Orion rubbed the back of his neck trying to think where she could be. “What about where she likes to hide and spy?”

“I looked. She is not there.” Cassian blew out a sigh. “That is not all. Her tree appears to be dying.”

At those words, Orion sprinted from the mansion. He had to find her before it was too late.

Where had she gone and why?

She wouldn’t risk death, would she? Or was that her intention? Had he pushed her too far?

As soon as he reached the other side of the cove and entered the grove, he began to call her name, but there was no answer. His heart pounded against his breastbone when he noted the dry, shriveled limbs of her tree. The tree was dying, but not yet dead, which meant she still had to be alive.

Heart pounding, he rushed to the temple. All he found were the five dryads.

“Do you have any idea where she is?”

Their expressions were filled with worry.

“Is there a place that she can go that we have not looked? A place she enjoys.”

“The orchard,” one of them said. “We have not checked the orchard.”

Orion didn’t wait for them to follow but ran from the sacred grove. She had told him she had visited the orchard but had grown weak. What if that is what happened this time and she was trying to get back?
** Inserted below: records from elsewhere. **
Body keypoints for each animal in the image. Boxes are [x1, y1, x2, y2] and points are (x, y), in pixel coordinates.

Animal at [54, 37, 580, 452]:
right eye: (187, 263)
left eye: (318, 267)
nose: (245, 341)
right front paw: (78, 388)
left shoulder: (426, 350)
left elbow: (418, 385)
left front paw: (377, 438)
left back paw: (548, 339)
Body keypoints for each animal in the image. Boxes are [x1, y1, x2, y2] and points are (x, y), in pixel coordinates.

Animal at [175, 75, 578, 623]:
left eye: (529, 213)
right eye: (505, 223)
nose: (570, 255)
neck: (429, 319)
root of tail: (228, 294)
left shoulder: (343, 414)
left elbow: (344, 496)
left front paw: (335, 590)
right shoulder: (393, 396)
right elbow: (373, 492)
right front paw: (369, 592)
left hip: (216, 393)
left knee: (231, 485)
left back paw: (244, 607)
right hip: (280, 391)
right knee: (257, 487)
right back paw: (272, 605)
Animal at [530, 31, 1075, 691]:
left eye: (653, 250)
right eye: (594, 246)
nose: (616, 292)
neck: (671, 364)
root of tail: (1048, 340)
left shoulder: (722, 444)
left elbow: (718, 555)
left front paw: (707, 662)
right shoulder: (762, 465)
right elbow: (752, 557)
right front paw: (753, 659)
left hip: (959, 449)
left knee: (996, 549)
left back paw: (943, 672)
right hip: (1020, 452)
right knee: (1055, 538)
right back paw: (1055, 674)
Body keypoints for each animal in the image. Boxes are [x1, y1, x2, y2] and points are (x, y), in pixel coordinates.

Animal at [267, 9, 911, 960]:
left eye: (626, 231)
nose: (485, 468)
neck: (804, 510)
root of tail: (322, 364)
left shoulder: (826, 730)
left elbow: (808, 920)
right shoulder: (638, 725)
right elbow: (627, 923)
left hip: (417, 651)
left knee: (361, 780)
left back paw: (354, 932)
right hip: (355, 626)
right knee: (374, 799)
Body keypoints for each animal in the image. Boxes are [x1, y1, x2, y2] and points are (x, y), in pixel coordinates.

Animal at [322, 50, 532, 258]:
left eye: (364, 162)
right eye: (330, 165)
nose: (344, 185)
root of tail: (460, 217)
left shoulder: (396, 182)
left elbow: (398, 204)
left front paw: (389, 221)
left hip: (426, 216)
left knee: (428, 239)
As soon as he saw the first trees, Orion began shouting her name over and over, but there was no answer.

She had to be here. She had to be somewhere.

That’s when he saw the cloth. He had almost missed it because it blended in so well with the grass.
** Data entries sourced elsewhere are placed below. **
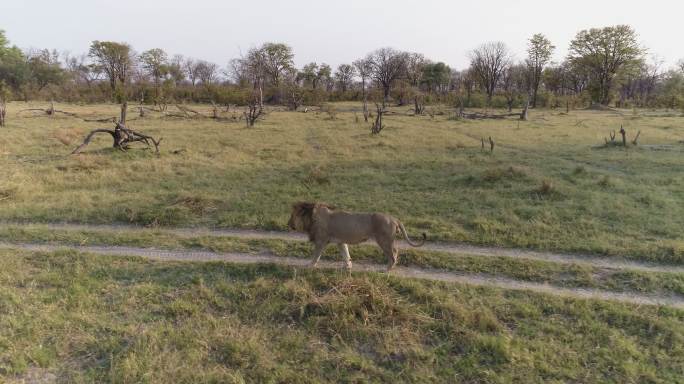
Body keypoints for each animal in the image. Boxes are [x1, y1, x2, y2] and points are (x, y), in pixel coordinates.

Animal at [286, 202, 424, 272]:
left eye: (292, 215)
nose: (288, 224)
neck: (312, 217)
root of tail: (394, 218)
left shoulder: (321, 240)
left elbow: (316, 256)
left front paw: (309, 266)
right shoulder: (340, 241)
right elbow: (346, 254)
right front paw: (348, 266)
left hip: (384, 240)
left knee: (394, 253)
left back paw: (387, 269)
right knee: (394, 252)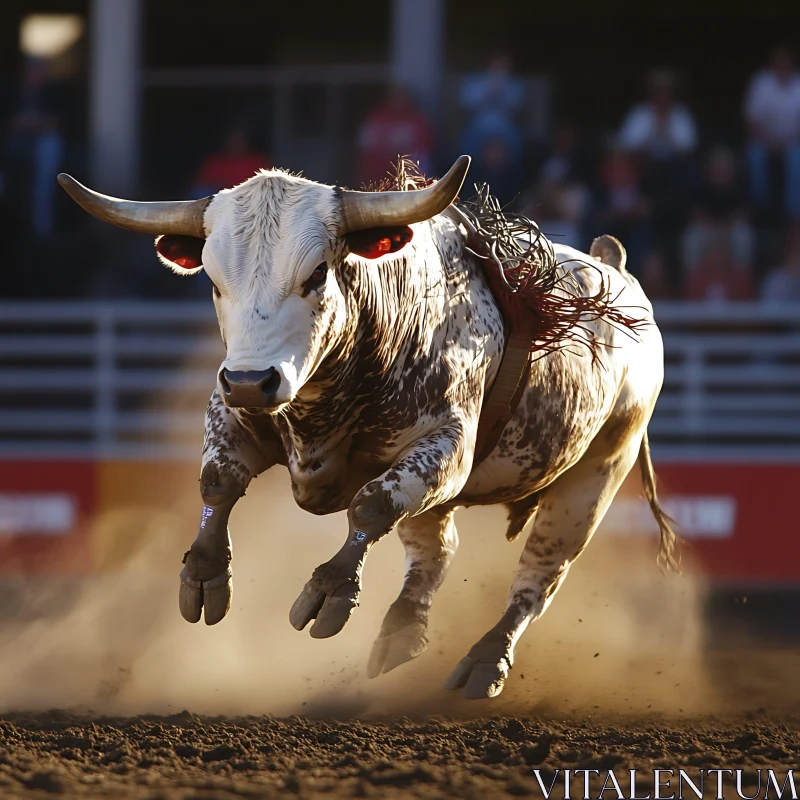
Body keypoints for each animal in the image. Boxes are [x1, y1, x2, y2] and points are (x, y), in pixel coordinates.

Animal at [59, 158, 680, 700]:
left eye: (315, 274)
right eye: (213, 281)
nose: (251, 380)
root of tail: (617, 273)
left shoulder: (446, 448)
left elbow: (373, 504)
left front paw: (331, 588)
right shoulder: (233, 410)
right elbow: (219, 479)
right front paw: (206, 574)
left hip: (597, 473)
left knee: (539, 576)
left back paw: (486, 660)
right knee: (435, 550)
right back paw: (402, 631)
Rushing forward, he rolled Nina to her back and tapped her cheeks. She was so cold and pale.

Her heart was still beating, and he could feel a pulse. Except, that wouldn’t last long if he didn’t return her before it was too late.

Scooping her up in his arms, Orion dashed back to the grove—to her tree and stopped, his blood running cold. It was already dead.

He gently placed her on the ground willing it to live. Willing Nina to live.

“Nothing can be done now,” one of the dryads said.